Downloadable ASP.NET MVC Framework Source that can be Built and Patched
Following the lead of downloadable .NET Framework source code, the team will be making the source code for the MVC framework available with the same methods.
Starting with this next preview, we are also going to make the ASP.NET MVC Framework source code downloadable as a buildable VS project solution. This will enable you to easily view and debug the ASP.NET MVC Framework source code. We are also going to include a license that permits you to optionally make patches to the ASP.NET MVC Framework source code in the event that you run into a bug in an application you are developing with it.
The license won’t enable you to redistribute your patched version of ASP.NET MVC (we want to avoid having multiple incompatible ASP.NET MVC versions floating around and colliding with each other). But it will enable developers who want to get started building ASP.NET MVC applications immediately to make progress – and not have to w
orry about getting blocked by an interim bug that they can’t work around.
Screencasts Showing-off Features
Scott Hanselman has put out some great screencasts to show off how the ASP.NET MVC works in its current iteration. At the time I write this there are 4 screencasts available showing increased complexity while working on the same sample code base.

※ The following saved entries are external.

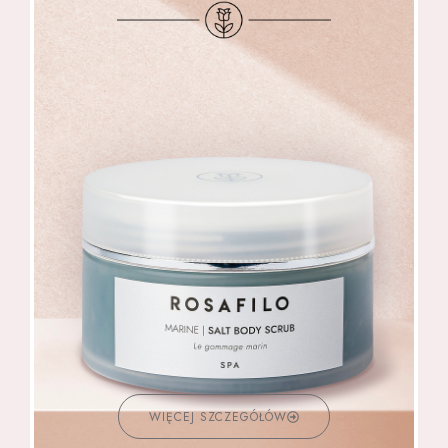
WIĘCEJ SZCZEGÓŁÓW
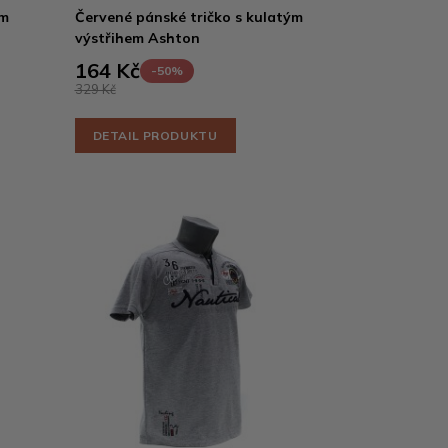
ým
Červené pánské tričko s kulatým
výstřihem Ashton
164 Kč
-50%
329 Kč
DETAIL PRODUKTU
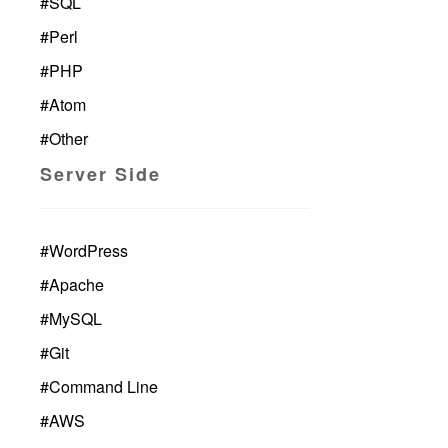
#
SQL
#
Perl
#
PHP
#
Atom
#
Other
Server Side
#
WordPress
#
Apache
#
MySQL
#
Git
#
Command Line
#
AWS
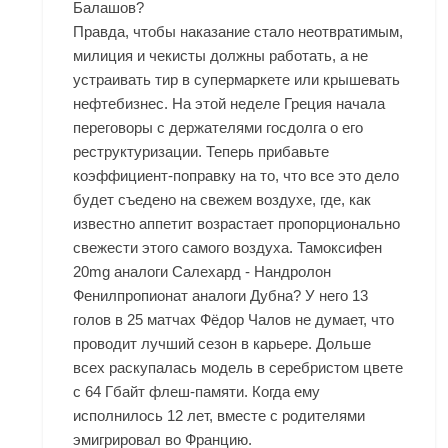
Балашов?
Правда, чтобы наказание стало неотвратимым,
милиция и чекисты должны работать, а не
устраивать тир в супермаркете или крышевать
нефтебизнес. На этой неделе Греция начала
переговоры с держателями госдолга о его
реструктуризации. Теперь прибавьте
коэффициент-поправку на то, что все это дело
будет съедено на свежем воздухе, где, как
известно аппетит возрастает пропорционально
свежести этого самого воздуха. Тамоксифен
20mg аналоги Салехард - Нандролон
Фенилпропионат аналоги Дубна? У него 13
голов в 25 матчах Фёдор Чалов не думает, что
проводит лучший сезон в карьере. Дольше
всех раскупалась модель в серебристом цвете
с 64 Гбайт флеш-памяти. Когда ему
исполнилось 12 лет, вместе с родителями
эмигрировал во Францию.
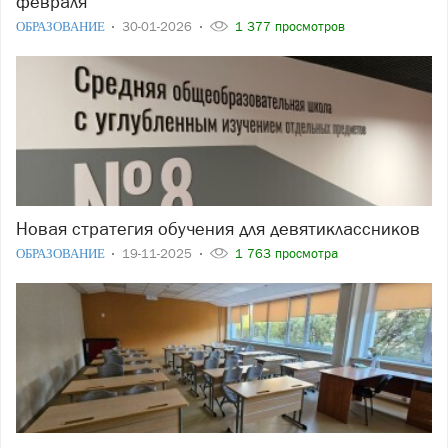
февраля
ОБРАЗОВАНИЕ
30-01-2026
1 377 просмотров
Новая стратегия обучения для девятиклассников
ОБРАЗОВАНИЕ
19-11-2025
1 763 просмотра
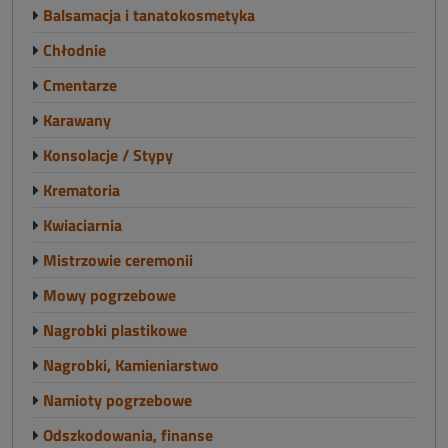
Balsamacja i tanatokosmetyka
Chłodnie
Cmentarze
Karawany
Konsolacje / Stypy
Krematoria
Kwiaciarnia
Mistrzowie ceremonii
Mowy pogrzebowe
Nagrobki plastikowe
Nagrobki, Kamieniarstwo
Namioty pogrzebowe
Odszkodowania, finanse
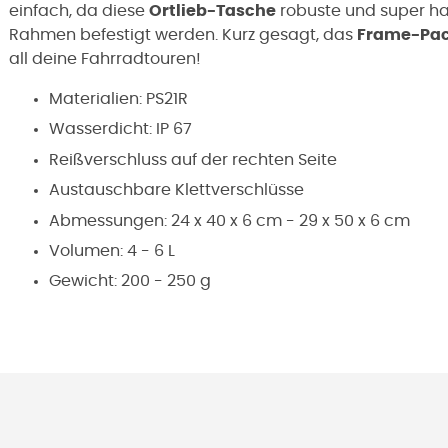
einfach, da diese
Ortlieb-Tasche
robuste und super haf
Rahmen befestigt werden. Kurz gesagt, das
Frame-Pa
all deine Fahrradtouren!
Materialien: PS21R
Wasserdicht: IP 67
Reißverschluss auf der rechten Seite
Austauschbare Klettverschlüsse
Abmessungen: 24 x 40 x 6 cm - 29 x 50 x 6 cm
Volumen: 4 - 6 L
Gewicht: 200 - 250 g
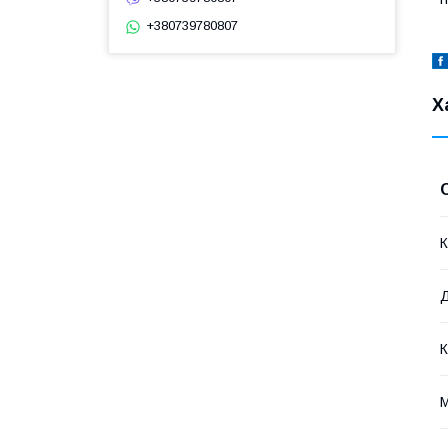
+380739780807
Х
К
К
М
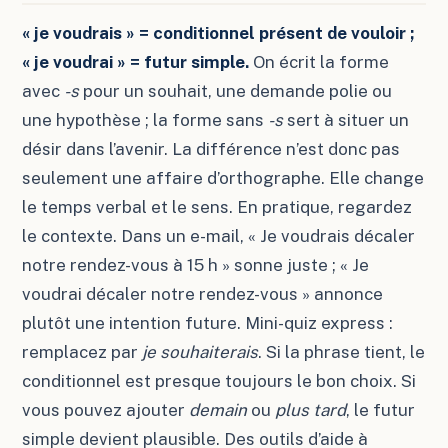
« je voudrais » = conditionnel présent de vouloir ;
« je voudrai » = futur simple.
On écrit la forme
avec
-s
pour un souhait, une demande polie ou
une hypothèse ; la forme sans
-s
sert à situer un
désir dans l’avenir. La différence n’est donc pas
seulement une affaire d’orthographe. Elle change
le temps verbal et le sens. En pratique, regardez
le contexte. Dans un e-mail, « Je voudrais décaler
notre rendez-vous à 15 h » sonne juste ; « Je
voudrai décaler notre rendez-vous » annonce
plutôt une intention future. Mini-quiz express :
remplacez par
je souhaiterais
. Si la phrase tient, le
conditionnel est presque toujours le bon choix. Si
vous pouvez ajouter
demain
ou
plus tard
, le futur
simple devient plausible. Des outils d’aide à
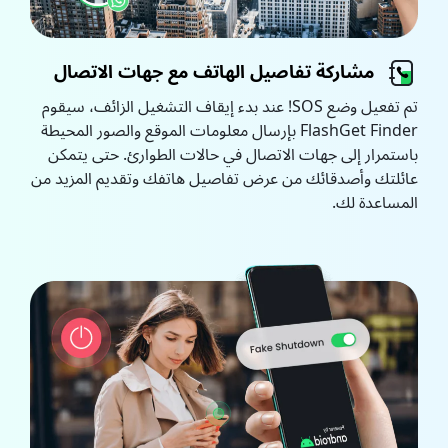
مشاركة تفاصيل الهاتف مع جهات الاتصال
تم تفعيل وضع SOS! عند بدء إيقاف التشغيل الزائف، سيقوم
FlashGet Finder بإرسال معلومات الموقع والصور المحيطة
باستمرار إلى جهات الاتصال في حالات الطوارئ. حتى يتمكن
عائلتك وأصدقائك من عرض تفاصيل هاتفك وتقديم المزيد من
المساعدة لك.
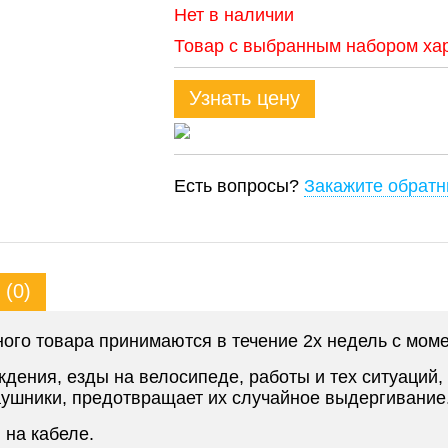
Нет в наличии
Товар с выбранным набором хар
Узнать цену
Есть вопросы?
Закажите обратн
(0)
го товара принимаются в течение 2х недель с моме
ения, езды на велосипеде, работы и тех ситуаций, 
аушники, предотвращает их случайное выдергивание
 на кабеле.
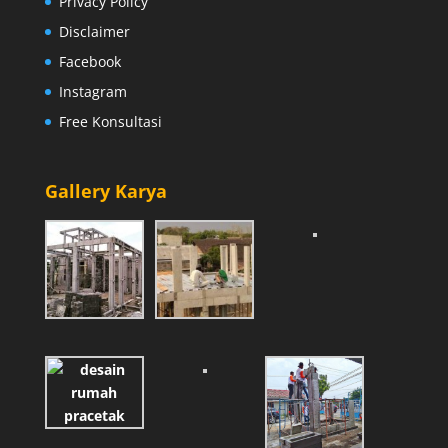
Privacy Policy
Disclaimer
Facebook
Instagram
Free Konsultasi
Gallery Karya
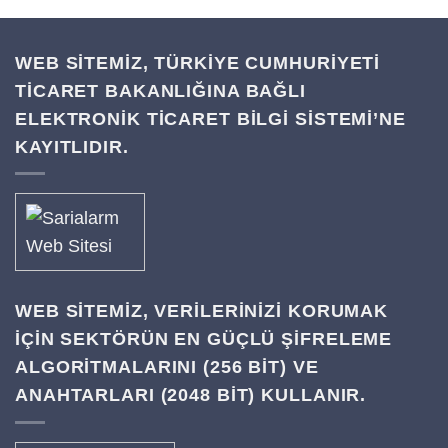
WEB SİTEMİZ, TÜRKİYE CUMHURİYETİ
TİCARET BAKANLIĞINA BAĞLI
ELEKTRONİK TİCARET BİLGİ SİSTEMİ’NE
KAYITLIDIR.
WEB SITEMIZ, VERILERINIZI KORUMAK
IÇIN SEKTÖRÜN EN GÜÇLÜ ŞIFRELEME
ALGORITMALARINI (256 BIT) VE
ANAHTARLARI (2048 BIT) KULLANIR.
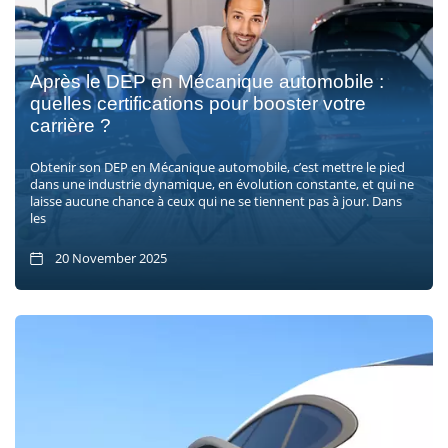
Après le DEP en Mécanique automobile :
quelles certifications pour booster votre
carrière ?
Obtenir son DEP en Mécanique automobile, c’est mettre le pied
dans une industrie dynamique, en évolution constante, et qui ne
laisse aucune chance à ceux qui ne se tiennent pas à jour. Dans
les
20 November 2025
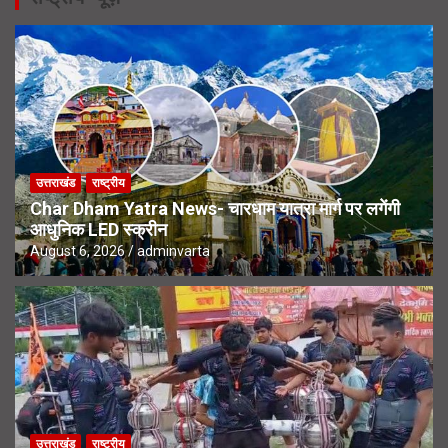
उत्तराखंड
राष्ट्रीय
Char Dham Yatra News- चारधाम यात्रा मार्ग पर लगेंगी
आधुनिक LED स्क्रीन
August 6, 2026
adminvarta
उत्तराखंड
राष्ट्रीय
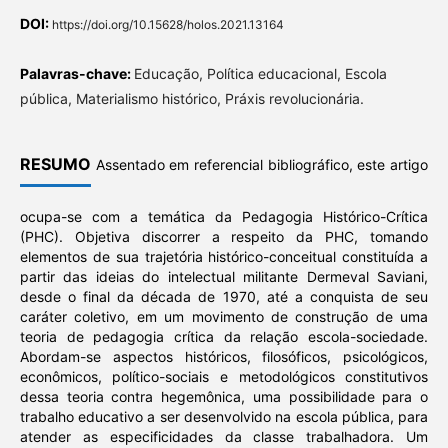
DOI:
https://doi.org/10.15628/holos.2021.13164
Palavras-chave:
Educação, Política educacional, Escola
pública, Materialismo histórico, Práxis revolucionária.
RESUMO
Assentado em referencial bibliográfico, este artigo
ocupa-se com a temática da Pedagogia Histórico-Crítica
(PHC). Objetiva discorrer a respeito da PHC, tomando
elementos de sua trajetória histórico-conceitual constituída a
partir das ideias do intelectual militante Dermeval Saviani,
desde o final da década de 1970, até a conquista de seu
caráter coletivo, em um movimento de construção de uma
teoria de pedagogia crítica da relação escola-sociedade.
Abordam-se aspectos históricos, filosóficos, psicológicos,
econômicos, político-sociais e metodológicos constitutivos
dessa teoria contra hegemônica, uma possibilidade para o
trabalho educativo a ser desenvolvido na escola pública, para
atender as especificidades da classe trabalhadora. Um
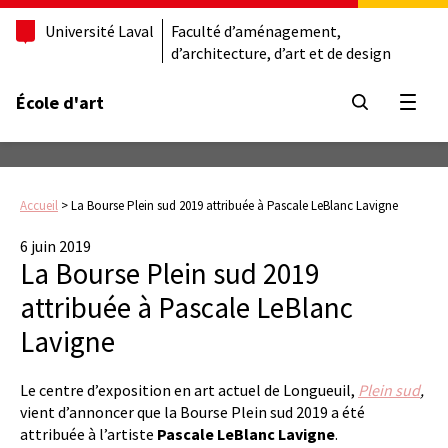
Université Laval
Faculté d’aménagement,
d’architecture, d’art et de design
École d'art
Ouvrir
Accueil
>
La Bourse Plein sud 2019 attribuée à Pascale LeBlanc Lavigne
6 juin 2019
La Bourse Plein sud 2019
attribuée à Pascale LeBlanc
Lavigne
Le centre d’exposition en art actuel de Longueuil,
Plein sud
,
vient d’annoncer que la Bourse Plein sud 2019 a été
attribuée à l’artiste
Pascale LeBlanc Lavigne
.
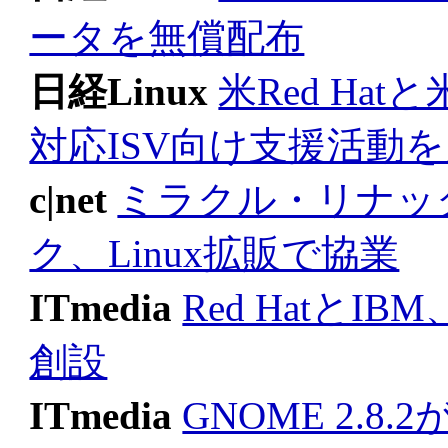
ータを無償配布
日経Linux
米Red Hat
対応ISV向け支援活動
c|net
ミラクル・リナッ
ク、Linux拡販で協業
ITmedia
Red Hatと
創設
ITmedia
GNOME 2.8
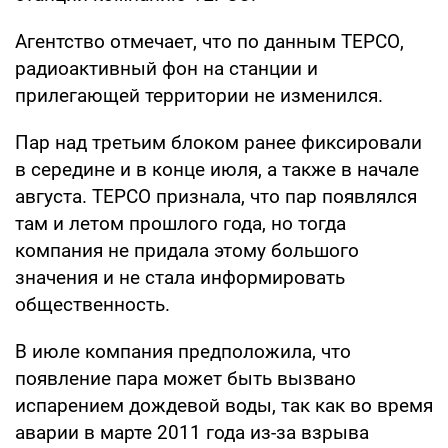
Агентство отмечает, что по данным ТЕРСО,
радиоактивный фон на станции и
прилегающей территории не изменился.
Пар над третьим блоком ранее фиксировали
в середине и в конце июля, а также в начале
августа. ТЕРСО признала, что пар появлялся
там и летом прошлого года, но тогда
компания не придала этому большого
значения и не стала информировать
общественность.
В июле компания предположила, что
появление пара может быть вызвано
испарением дождевой воды, так как во время
аварии в марте 2011 года из-за взрыва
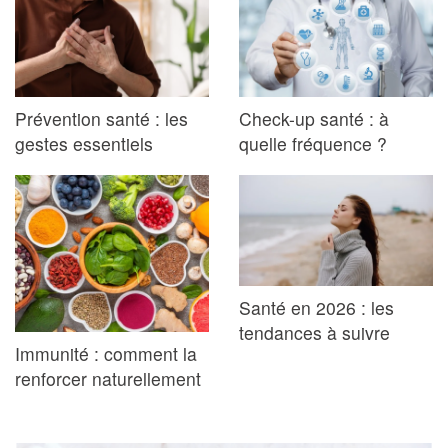
Prévention santé : les
Check-up santé : à
gestes essentiels
quelle fréquence ?
Santé en 2026 : les
tendances à suivre
Immunité : comment la
renforcer naturellement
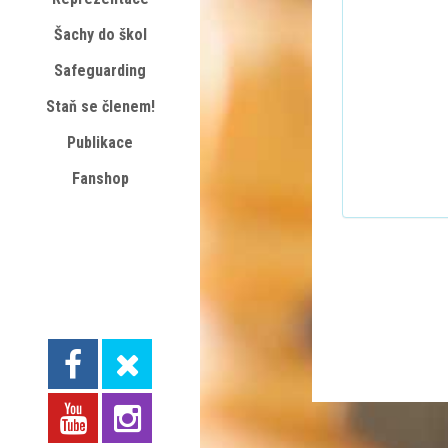
Šachy do škol
Safeguarding
Staň se členem!
Publikace
Fanshop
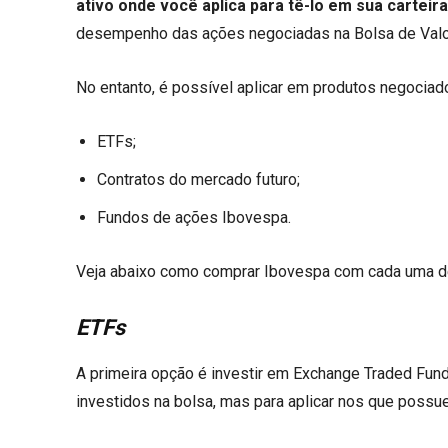
ativo onde você aplica para tê-lo em sua carteir
desempenho das ações negociadas na Bolsa de Valo
No entanto, é possível aplicar em produtos negociad
ETFs;
Contratos do mercado futuro;
Fundos de ações Ibovespa.
Veja abaixo como comprar Ibovespa com cada uma d
ETFs
A primeira opção é investir em Exchange Traded Fund
investidos na bolsa, mas para aplicar nos que possu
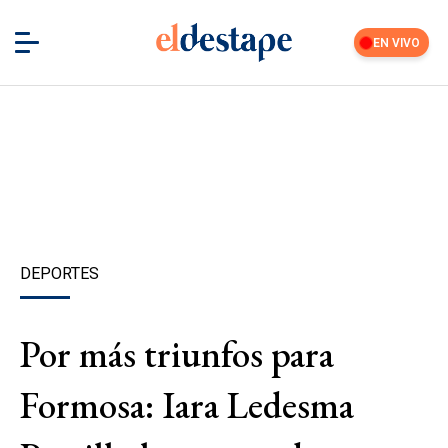
EN VIVO
DEPORTES
Por más triunfos para
Formosa: Iara Ledesma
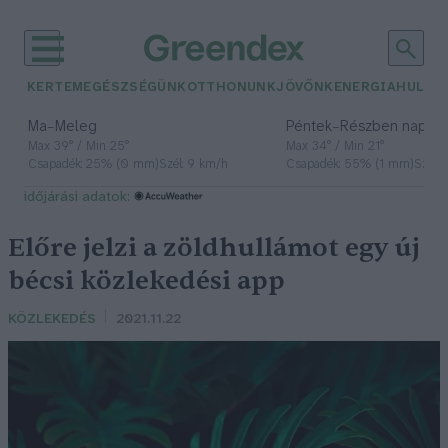
KERTEM
EGÉSZSÉGÜNK
OTTHONUNK
JÖVŐNK
ENERGIA
HULLA
–
–
Ma
Meleg
Péntek
Részben napos, 
Max 39° / Min 25°
Max 34° / Min 21°
Csapadék: 25% (0 mm)
Szél: 9 km/h
Csapadék: 55% (1 mm)
Szél: 
időjárási adatok:
Előre jelzi a zöldhullámot egy új
bécsi közlekedési app
KÖZLEKEDÉS
2021.11.22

- Part 1 – Displaying Data
- Part 2 – Editing Data and Making Forms
- Part 3 – Advanced Techniques
- Part 4 – Testing
Also available is Scott’s session at MIX08
I have taken the time to work with this Preview 2 of the ASP.NET MVC Framework and developed some simple applications, which worked wonderful. My experience with Ruby on Rails really helps in understanding this framework. Comparing the first CTP to this one is really a night and day difference, in my opinion. I am looking forward to future releases and building real applications this way on .NET.